Приговор прекрасной эпохе

О фильме Алексея Германа "Трудно быть богом", 2013

О фильме Алексея Германа «Трудно быть богом», 2013

Фильм Алексея Германа вышел на экраны в 2013 году. Режиссер работал над ним более 14 лет и не успел закончить — монтировали уже после его смерти. То есть еще не начав просмотр, зритель настроен на серьезное высказывание: этакий эпилог, последнее слово мастера.

Фильм снят по культовому роману братьев Стругацких, книге, которая стала классикой литературы и разошлась на цитаты (“Не вижу, почему бы трем благородным донам не сыграть в кости там, где им хочется!”, “там, где торжествуют серые — к власти всегда приходят черные” и т.д.). Поэтому от экранизации ждали или уважительного повторения оригинала — или очень особого режиссерского взгляда.

Всем знакома история о прогрессорах (у Стругацких есть несколько романов о них) — людях из светлого коммунистического будущего, ученых и исследователях, отважно отправившихся на планеты, подобные Земле, (но пока отстающие в технологическом развитии), для того, чтобы нести разумное, доброе, вечное. Незаметно для местных жителей охранять цивилизацию и науку, бороться с косностью и мракобесием. У Стругацких образ прогрессоров однозначно романтический и всегда со знаком плюс. Именно этот героический образ и вскрывает Герман, чтобы вывернуть его наизнанку и разрушить изнутри.

Итак, Арканар в фильме — отвратителен. Нарочито снятый в документальных черно-белых тонах, он весь покрыт грязью, копотью, человеческими испражнениями, в нем трудно дышать от непереносимой вони.

Зритель не сразу приходит в себя, постепенно понимая, что мир показан ему сквозь оптику прогрессора, дона Руматы, романтического персонажа, который приехал быть для цивилизации рыцарем на белом коне, но столкнулся с реальностью. В фильме этот конфликт идеального и реального миров очень хорошо показан через нарочитую, почти чрезмерную телесность мира Арканара. Герои испражняются, совокупляются, плюются, чавкают, бьют друг друга, расчленяют — делают все то, что мы могли бы назвать практиками телесного низа. И то, насколько нам неприятно это наблюдать — очень роднит нас с героем. Мы видим как его идеалистическая мечта о спасении науки, терпит крах даже в мелочах — так гениальный изобретатель отец Кабани изобретает спирт, чтобы напиваться им до беспамятства, а коллеги-прогрессоры предстают перед нами вовсе не “благородными донами”, а усталыми, потерявшими смысл жизни и всякие ориентиры спивающимися стариками.

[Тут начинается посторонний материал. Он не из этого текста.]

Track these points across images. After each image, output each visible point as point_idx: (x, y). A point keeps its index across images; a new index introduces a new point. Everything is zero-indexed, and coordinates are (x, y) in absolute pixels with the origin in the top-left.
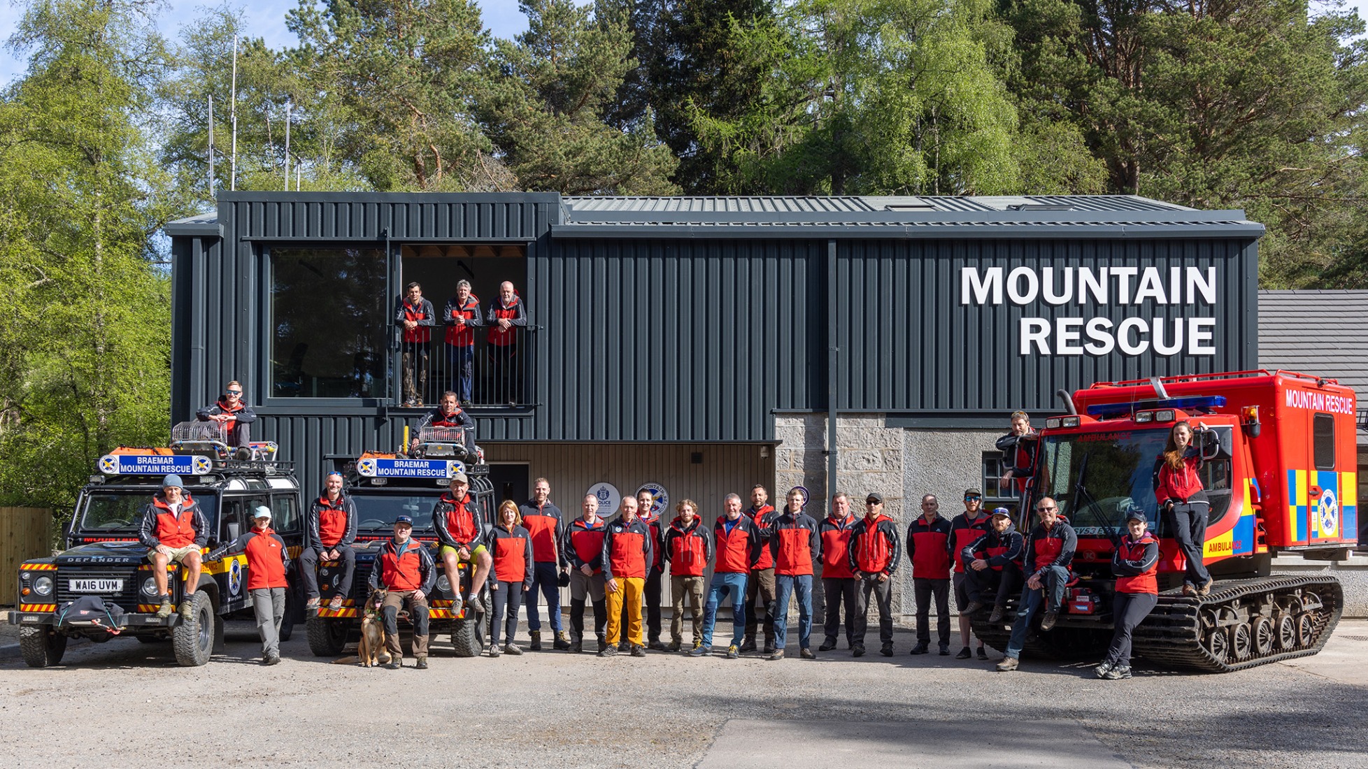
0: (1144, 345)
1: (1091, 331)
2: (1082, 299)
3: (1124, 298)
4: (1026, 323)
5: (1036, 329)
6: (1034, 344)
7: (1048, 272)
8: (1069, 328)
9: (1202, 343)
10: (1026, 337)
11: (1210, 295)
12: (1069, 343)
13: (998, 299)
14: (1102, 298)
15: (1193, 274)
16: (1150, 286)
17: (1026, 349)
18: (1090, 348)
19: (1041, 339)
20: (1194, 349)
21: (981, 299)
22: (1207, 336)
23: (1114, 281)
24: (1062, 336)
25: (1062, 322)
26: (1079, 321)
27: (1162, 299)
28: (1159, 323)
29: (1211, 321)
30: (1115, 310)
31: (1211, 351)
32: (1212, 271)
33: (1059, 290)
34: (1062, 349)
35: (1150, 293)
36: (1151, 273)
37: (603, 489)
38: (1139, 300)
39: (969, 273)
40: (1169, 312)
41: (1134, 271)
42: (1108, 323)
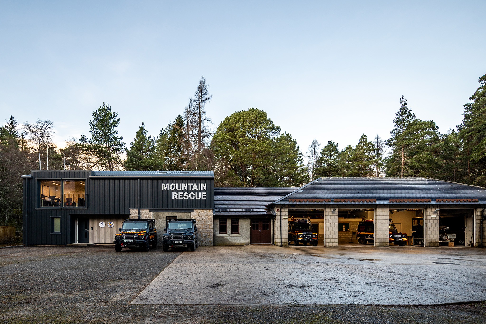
0: (194, 197)
1: (185, 195)
2: (183, 189)
3: (190, 189)
4: (173, 193)
5: (175, 194)
6: (175, 197)
7: (177, 184)
8: (181, 194)
9: (204, 197)
10: (173, 196)
11: (205, 189)
12: (181, 197)
13: (168, 189)
14: (187, 189)
15: (202, 185)
16: (195, 187)
17: (173, 198)
18: (184, 198)
19: (176, 196)
20: (203, 198)
21: (165, 189)
22: (205, 196)
23: (188, 186)
24: (180, 196)
25: (179, 193)
26: (183, 193)
27: (197, 189)
28: (196, 193)
29: (206, 193)
30: (189, 191)
31: (206, 198)
32: (206, 184)
33: (179, 188)
34: (179, 198)
35: (195, 188)
36: (195, 185)
37: (102, 223)
38: (193, 189)
39: (163, 185)
40: (198, 192)
41: (192, 184)
42: (188, 193)
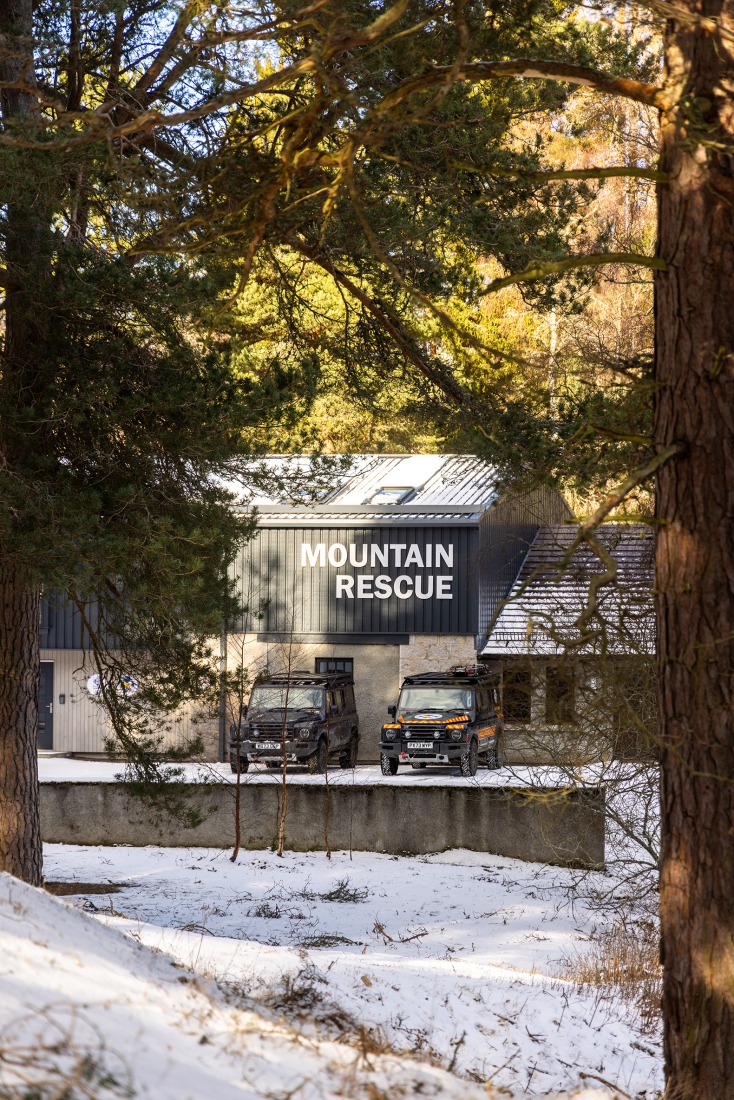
0: (409, 593)
1: (378, 584)
2: (373, 564)
3: (398, 564)
5: (345, 582)
6: (344, 591)
7: (353, 548)
8: (365, 582)
9: (444, 592)
10: (339, 587)
11: (450, 562)
12: (365, 591)
13: (323, 564)
14: (385, 564)
15: (440, 548)
16: (414, 556)
17: (339, 595)
18: (377, 594)
19: (348, 589)
20: (440, 595)
21: (313, 564)
22: (448, 587)
23: (392, 553)
24: (361, 587)
25: (361, 578)
26: (371, 578)
27: (421, 565)
28: (418, 579)
29: (450, 578)
30: (393, 571)
31: (450, 596)
32: (451, 547)
33: (359, 558)
34: (361, 595)
35: (414, 560)
36: (414, 548)
38: (407, 565)
39: (306, 547)
40: (425, 572)
41: (404, 546)
42: (388, 579)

Все персонажи, которых мы помним по книге — как бы сливаются для дона Руматы, глазами которого мы смотрим на происходящее, в одно отвратительное лицо. Так, сложные интриги дона Рэбе и восстание “черных” мы угадываем только потому, что знаем сюжет — для человека, не читавшего роман, уследить за сюжетными перипетиями будет нелегко. Вся борьба за власть, вся смена режимов не трогает дона Румату — все герои одинаково склизкие, неприятные и несовместимые с его былой мечтой о благородных противниках и героическом изменении мира. То есть “полюбить черненькими” людей из этого непохожего на Землю мира, где возможно и нет никакого Ренессанса и которому уж точно не нужна помощь извне, Румата не в состоянии.

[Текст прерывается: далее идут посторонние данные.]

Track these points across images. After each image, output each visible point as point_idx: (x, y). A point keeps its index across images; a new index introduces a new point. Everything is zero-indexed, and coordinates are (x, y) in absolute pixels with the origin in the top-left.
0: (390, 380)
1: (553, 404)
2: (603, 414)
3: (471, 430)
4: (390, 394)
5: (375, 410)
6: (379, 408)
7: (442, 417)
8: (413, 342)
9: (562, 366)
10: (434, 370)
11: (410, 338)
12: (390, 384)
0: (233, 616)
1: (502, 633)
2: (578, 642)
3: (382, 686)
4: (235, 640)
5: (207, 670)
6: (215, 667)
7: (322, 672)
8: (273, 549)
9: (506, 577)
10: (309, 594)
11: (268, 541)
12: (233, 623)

Он постоянно повторяет “господи, какая вонь” и практически самоустраняется из происходящего. Никакого превращение героя в антигероя, с которым он всегда боролся — как в романе — в финале не происходит. Разоблаченный Румата спасен шашками со снотворным газом — и уезжает на скрипучей телеге в закат. И здесь происходит, на мой взгляд, одна из важнейших сцен фильма. Румата все время пытается наигрывать джазовые мотивы на примитивных Арканарских инструментах, которые коллекционирует. В этой сцене он также играет, телега скрывается из поля зрения, музыка еще звучит и тут появляются две фигуры в обносках. Одна из них спрашивает другую: “тебе нравится такая музыка?”

“Не знаю” — отвечает вторая — “а тебе”.

“У меня от нее живот болит”.

Фильм заканчивается и зритель видит в этом крошечном диалоге приговор миру прекрасных идеалистических представлений. Миру уверенных в собственной правоте людей, которые шли насильно осчастливливать других — не особо заботясь о том, нужно ли кому-то такое счастье. Приговор Советской парадигме, прекрасной воображаемой эпохе. Приговор, с послевкусием горечи, разочарования и страха — ведь теперь совершенно непонятно, что будет дальше.